PROBLEMA A RESOLVER
Continue o texto sobre a amputação da mão de Gleice após o parto, começando logo depois da última frase apresentada.

TRECHO DO TEXTO

· · · · · · ·

Para Gagno, um possível erro médico "ficou evidente". Ela destaca que familiares perguntaram diversas vezes sobre o que estaria acontecendo com o braço de Gleice, mas nada foi feito por pelo menos 12 horas.

A advogada e a paciente dizem que também ouviram, durante a reunião, que a divulgação na imprensa "tem causado muito prejuízo para a empresa". "Essa reunião só serviu para mostrar que nada foi feito mesmo. Será que todo mundo que tem hemorragia perde uma mão? Um membro? Estão todos muito revoltados e estamos esperando um posicionamento da Cremerj, com uma boa sindicância e da ANS para saber se o que foi feito de fato foi o suficiente", conclui Gagno.

Entenda o caso

  • Gleice foi admitida para um parto normal em 9 de outubro de 2022, com 39 semanas de gestação.
  • Após apresentar complicações devido a uma hemorragia, ela precisou ser transferida para a unidade hospitalar de São Gonçalo, na região metropolitana.
  • Enquanto tratava o quadro hemorrágico, o acesso para receber medicamentos no braço esquerdo, feito no Hospital da Mulher de Jacarepaguá, preocupava Gleice e a família, devido ao inchaço e coloração arroxeada na mão.
  • Cerca de 12 horas depois, segundo a família da paciente, os funcionários decidiram pegar um acesso no outro braço e em seguida, um acesso profundo no pescoço da paciente.
  • Gleice foi transferida, sua mão e seu antebraço estavam roxos, e quatro dias depois, ela recebeu a notícia que precisaria fazer uma amputação.

· · · · · · ·

INFORMAÇÕES FORNECIDAS
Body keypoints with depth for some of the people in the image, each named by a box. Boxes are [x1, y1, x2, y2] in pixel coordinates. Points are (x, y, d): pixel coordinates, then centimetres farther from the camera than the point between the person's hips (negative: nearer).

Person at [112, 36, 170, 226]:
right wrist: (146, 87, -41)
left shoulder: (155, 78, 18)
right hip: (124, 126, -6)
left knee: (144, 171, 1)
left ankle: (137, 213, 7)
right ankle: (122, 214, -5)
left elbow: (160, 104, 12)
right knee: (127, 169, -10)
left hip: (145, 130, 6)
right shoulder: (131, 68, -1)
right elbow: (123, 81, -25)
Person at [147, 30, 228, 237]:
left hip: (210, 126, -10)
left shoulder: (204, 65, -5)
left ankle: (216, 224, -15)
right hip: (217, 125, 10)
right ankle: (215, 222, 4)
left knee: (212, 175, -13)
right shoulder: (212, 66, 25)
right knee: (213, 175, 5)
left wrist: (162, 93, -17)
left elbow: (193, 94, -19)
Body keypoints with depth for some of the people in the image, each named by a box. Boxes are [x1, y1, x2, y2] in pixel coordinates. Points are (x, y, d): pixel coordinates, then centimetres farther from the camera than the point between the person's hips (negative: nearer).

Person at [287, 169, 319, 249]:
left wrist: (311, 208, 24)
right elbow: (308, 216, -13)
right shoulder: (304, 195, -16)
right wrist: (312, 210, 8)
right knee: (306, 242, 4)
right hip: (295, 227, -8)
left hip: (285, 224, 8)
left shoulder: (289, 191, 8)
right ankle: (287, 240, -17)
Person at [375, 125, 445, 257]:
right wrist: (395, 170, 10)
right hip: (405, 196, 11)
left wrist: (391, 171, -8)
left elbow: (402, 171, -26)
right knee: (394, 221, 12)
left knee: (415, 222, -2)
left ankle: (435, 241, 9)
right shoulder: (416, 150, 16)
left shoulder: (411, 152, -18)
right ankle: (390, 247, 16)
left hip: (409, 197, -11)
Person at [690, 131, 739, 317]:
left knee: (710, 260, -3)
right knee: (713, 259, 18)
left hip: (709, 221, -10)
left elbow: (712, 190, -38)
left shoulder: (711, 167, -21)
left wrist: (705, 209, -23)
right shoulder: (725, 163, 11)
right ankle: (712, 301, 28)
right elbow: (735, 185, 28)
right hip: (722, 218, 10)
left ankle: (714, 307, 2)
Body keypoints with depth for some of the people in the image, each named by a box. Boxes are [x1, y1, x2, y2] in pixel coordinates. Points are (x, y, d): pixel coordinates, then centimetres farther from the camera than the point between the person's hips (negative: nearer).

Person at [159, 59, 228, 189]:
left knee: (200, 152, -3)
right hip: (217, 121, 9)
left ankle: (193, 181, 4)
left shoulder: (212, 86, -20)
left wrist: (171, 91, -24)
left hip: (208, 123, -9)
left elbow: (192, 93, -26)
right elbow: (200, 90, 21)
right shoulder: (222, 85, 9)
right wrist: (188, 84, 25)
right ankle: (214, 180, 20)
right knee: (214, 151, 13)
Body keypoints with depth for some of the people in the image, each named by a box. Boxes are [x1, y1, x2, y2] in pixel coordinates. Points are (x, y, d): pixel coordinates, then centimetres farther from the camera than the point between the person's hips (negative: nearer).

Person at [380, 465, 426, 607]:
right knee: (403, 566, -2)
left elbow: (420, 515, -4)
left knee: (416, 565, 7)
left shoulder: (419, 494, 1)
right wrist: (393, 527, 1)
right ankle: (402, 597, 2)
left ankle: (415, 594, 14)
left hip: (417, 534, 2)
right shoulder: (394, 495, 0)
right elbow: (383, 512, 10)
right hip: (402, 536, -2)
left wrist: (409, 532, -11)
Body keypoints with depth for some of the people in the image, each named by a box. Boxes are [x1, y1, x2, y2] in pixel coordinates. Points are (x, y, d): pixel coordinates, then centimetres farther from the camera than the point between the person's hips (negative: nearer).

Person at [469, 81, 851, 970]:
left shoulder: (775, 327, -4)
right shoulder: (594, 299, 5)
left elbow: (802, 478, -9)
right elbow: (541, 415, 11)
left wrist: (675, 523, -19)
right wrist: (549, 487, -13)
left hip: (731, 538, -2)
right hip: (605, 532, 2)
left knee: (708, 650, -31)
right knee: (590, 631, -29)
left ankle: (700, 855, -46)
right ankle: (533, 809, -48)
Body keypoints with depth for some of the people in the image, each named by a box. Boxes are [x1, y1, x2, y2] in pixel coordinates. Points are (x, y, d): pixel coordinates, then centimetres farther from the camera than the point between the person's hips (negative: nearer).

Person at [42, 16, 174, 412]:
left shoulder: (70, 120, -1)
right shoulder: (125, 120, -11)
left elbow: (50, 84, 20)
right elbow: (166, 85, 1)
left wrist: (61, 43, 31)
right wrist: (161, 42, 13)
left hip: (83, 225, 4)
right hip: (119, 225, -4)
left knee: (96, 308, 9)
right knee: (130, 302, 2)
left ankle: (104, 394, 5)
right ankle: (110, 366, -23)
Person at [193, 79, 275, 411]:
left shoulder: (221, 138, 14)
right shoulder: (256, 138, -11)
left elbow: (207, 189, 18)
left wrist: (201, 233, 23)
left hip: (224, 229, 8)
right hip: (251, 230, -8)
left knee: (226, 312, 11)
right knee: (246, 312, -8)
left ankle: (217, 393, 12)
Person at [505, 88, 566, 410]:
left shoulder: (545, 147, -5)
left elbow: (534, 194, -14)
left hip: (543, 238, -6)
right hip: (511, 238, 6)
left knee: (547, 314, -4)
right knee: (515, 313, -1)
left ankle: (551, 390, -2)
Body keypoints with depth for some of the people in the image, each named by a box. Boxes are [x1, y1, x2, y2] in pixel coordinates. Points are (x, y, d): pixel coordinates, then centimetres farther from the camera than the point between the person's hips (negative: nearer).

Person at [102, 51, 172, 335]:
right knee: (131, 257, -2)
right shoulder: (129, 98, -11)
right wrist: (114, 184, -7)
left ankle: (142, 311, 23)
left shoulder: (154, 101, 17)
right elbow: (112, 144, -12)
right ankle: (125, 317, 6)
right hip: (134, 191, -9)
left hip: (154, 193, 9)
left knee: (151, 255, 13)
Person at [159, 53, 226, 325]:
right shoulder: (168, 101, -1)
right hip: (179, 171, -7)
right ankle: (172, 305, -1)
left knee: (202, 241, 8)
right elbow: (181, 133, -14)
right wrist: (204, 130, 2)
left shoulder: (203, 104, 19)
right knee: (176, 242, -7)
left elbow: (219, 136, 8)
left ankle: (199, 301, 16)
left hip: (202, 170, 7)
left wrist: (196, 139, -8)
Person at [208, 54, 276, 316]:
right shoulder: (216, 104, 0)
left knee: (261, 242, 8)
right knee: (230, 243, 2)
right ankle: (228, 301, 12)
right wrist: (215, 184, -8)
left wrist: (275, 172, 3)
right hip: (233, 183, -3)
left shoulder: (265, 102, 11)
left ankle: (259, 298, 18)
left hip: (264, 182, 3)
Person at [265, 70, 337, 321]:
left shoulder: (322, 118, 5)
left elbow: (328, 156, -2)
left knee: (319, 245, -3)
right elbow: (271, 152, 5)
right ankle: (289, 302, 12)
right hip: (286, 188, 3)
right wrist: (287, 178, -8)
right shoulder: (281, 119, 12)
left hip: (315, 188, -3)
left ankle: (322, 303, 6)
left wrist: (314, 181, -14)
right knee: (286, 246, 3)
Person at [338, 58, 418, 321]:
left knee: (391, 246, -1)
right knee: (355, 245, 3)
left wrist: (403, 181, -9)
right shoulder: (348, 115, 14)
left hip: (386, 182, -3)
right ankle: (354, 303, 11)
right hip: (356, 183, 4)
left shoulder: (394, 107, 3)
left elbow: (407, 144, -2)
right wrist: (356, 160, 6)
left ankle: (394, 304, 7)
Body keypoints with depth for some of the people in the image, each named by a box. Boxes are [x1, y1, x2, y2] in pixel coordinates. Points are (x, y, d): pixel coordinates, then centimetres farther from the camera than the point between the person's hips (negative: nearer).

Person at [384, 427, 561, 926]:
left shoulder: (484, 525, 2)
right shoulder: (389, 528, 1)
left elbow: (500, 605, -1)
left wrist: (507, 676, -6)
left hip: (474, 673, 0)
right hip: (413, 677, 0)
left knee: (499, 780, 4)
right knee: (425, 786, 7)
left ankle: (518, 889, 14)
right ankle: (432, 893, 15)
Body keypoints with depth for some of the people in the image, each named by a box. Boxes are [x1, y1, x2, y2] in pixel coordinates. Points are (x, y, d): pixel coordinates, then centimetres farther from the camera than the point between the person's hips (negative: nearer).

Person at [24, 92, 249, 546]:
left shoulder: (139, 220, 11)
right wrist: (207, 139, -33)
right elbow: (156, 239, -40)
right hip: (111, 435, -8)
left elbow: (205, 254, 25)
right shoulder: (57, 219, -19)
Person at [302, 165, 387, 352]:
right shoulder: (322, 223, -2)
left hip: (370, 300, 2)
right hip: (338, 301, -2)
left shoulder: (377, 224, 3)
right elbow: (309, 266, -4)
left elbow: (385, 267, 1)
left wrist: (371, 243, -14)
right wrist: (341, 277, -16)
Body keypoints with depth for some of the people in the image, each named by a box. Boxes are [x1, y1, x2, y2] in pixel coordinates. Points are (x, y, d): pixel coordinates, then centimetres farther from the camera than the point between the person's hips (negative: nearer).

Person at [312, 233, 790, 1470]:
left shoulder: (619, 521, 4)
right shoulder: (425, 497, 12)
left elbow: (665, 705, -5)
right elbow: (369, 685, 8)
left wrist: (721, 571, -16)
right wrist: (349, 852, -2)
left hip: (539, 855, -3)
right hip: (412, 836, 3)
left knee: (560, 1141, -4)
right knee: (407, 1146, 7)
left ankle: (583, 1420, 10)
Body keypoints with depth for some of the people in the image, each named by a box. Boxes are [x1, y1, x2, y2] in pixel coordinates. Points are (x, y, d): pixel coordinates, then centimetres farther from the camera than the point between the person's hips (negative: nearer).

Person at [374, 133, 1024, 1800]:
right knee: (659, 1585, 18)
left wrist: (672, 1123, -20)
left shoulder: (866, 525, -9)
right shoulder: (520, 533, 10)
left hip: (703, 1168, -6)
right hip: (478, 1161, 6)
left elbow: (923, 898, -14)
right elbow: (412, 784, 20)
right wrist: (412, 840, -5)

· · · · · · ·

RESPOSTA FINAL
O médico falou que não foi o acesso venoso que causou a amputação da Gleice, que não teve relação. Ele disse que ou salvava a vida dela, ou a mão. Quer dizer, você só pode ter um problema, se tiver dois, vai ter que escolher? Tinha que ter uma equipe médica capacitada para fazer as manobras corretas.
Monalisa Gagno, advogada da paciente

Confira, na íntegra, o que o hospital diz ter acontecido:

O Hospital da Mulher afirma, em nota ao UOL, que, no atendimento de Gleice, foram disponibilizados todos os recursos materiais e humanos, incluindo três anestesiologistas, nove obstetras e três cirurgiões vasculares, além de equipe de enfermagem. Diz ainda que "foram seguidos todos os protocolos para casos de hemorragia grave antes da transferência da paciente. "Foram ministrados os medicamentos necessários; uma curetagem foi realizada; e dois balões de Bakri foram colocados".

"Com objetivo de garantir à paciente Gleice as melhores condições de assistência na recuperação, o Hospital da Mulher pôs a sua inteira disposição profissionais capazes de prestar acompanhamento médico, apoio psicológico e serviços de fisioterapia. Também lhe ofereceu a possibilidade de colocação de uma prótese que permita sua readaptação à rotina", diz o comunicado.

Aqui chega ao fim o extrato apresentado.